First Draft with Donald Durant

Argosy co-owner talks beer

Food Firstdraft2 1 32
Photo credit: Dustin Chambers/CL
Donald Durant, Co-Owner of Argosy

“We were going to have beer no matter what we did,” Donald Durant says. “I wanted as many taps as I could get.” He’s sitting in front of 32 of them as he says this. The bar at Argosy, the East Atlanta Village establishment he, Armando Celentano, and MJQ owner Ben Rhoades opened in March 2013 is a great one. Alongside places like Octopus Bar, Midway Pub, and Holy Taco, Argosy has helped turn East Atlanta Village into a food and drink destination in recent years.

Following art school in Savannah, Durant moved to Atlanta in 1996, looking for a more robust art and music scene. He played in a number of bands, including Rizzudo, which he formed in 2000 with his two brothers. In 2005, Rizzudo ceased touring. “Everybody owned a house by that point,” Durant says. “People getting married, things like that.”

They kept playing once or twice a year until their final show this past September. With the band slowing down in the mid-’00s, Durant was paying the bills with bar and restaurant jobs. He worked his way up the ranks at MJQ, helping to improve the venue and book shows. Eventually, he helped open Drunken Unicorn.

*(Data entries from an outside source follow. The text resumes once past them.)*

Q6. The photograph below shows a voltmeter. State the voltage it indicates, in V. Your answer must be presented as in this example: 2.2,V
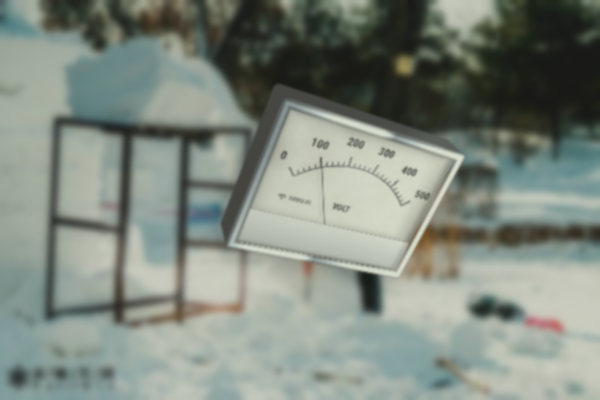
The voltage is 100,V
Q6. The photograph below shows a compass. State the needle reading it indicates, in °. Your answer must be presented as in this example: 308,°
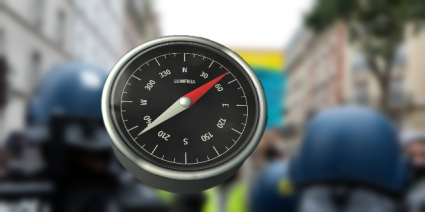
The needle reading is 50,°
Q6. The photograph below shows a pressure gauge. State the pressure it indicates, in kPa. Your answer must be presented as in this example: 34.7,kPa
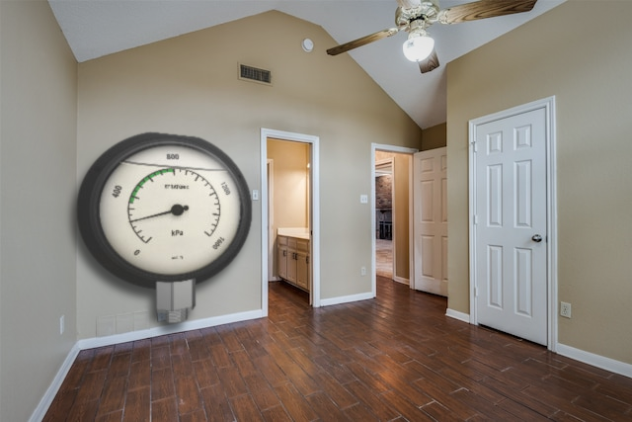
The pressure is 200,kPa
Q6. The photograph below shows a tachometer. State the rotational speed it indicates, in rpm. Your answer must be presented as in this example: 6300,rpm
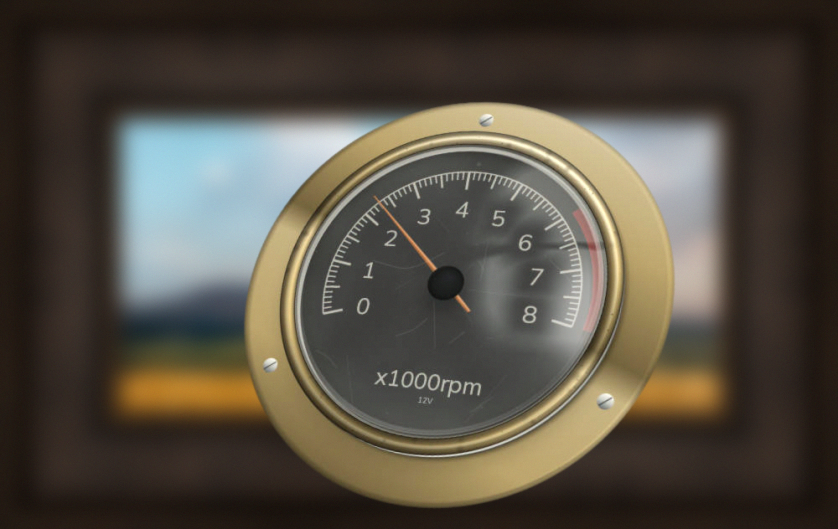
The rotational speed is 2300,rpm
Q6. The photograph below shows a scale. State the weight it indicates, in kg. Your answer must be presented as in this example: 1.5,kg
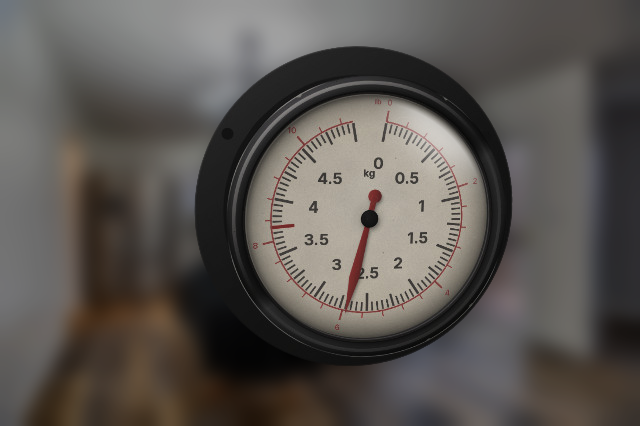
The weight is 2.7,kg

Rizzudo played the venue’s first show.

Durant, now 41, met Celentano at MJQ. Along with Rhoades, the trio came up with the idea of Argosy, a gastropub-style restaurant that filled a slightly more upscale niche that EAV was lacking. Creative Loafing spoke with Durant at his bar to find out how he became interested in beer and what he hopes for the future.

Describe your first beer.

Probably sneaking a sip of Miller Lite from my uncle. My first beer was probably a Jack and a Budweiser at a family party. I discovered craft beer in high school, and I think Anchor Steam was my first beer like that. Later, I worked at a place in Savannah called the Mill with homebrew supplies and draft beer. That was my first exposure.

How did Argosy come about?

We had been doing a club environment for so long, but our tastes were changing. Over the years, all our friends who were always there quit coming to see us at MJQ. Once none of our friends were coming to hang out with us, mostly because of age, that’s when we were ready to do what we did. We just needed a space with four walls that we could build out. The ceilings of the previous tenant were maybe nine and a half or 10 feet, and there were two layers of drop ceiling. What sold us on this space was that we crawled up into the attic and saw the barrel ceiling. That sealed the deal.

Going in, what was your plan for the beer program?

I did not realize how tough it would be to keep things on. I’m cool with that, but I still want to keep solid, regular beers on. I’d never want to be Taco Mac level. We have 32, and that’s a good area to establish yourself as a craft beer bar. I don’t blow up social media when I put something special on. I like to have people walk in and go, “Holy shit!”

What are the challenges that come with running a great beer program?

It’s really never a problem to have good things on, especially as better and better things keep coming out. But the problem is that breweries that were used to a lot of attention from me in my first year are asking why their numbers are down. Orpheus came out this year, Creature Comforts came out this year. A lot of things have come in this year! A lot of these decisions are based personally on what I want to drink.

What would like to see change in Georgia’s beer scene?

I’d like for us to be able to compete with the states touching us. I think being able to go to a brewery and take home a growler? That’d be cool. To be able to buy bottles that only a brewery released? That’s fun. It gets people more involved. If residents can get more involved with a brewery, they develop a new respect for it. I went to the Mexican Cake release at South Carolina’s Westbrook Brewing at 6:45 a.m. with 300 people, and they weren’t releasing the bottles until 9 a.m. That’s, like, $150,000 in one day for a small business without even accounting for all the crazy stuff they were serving in the taproom. Those kind of laws make it so that any struggling brewery has a chance to do creative releases that cause a buzz and pay their bills. And also bring people from other states to get them. I would love to see that. Georgia brewers aren’t given the opportunity to do stuff like that.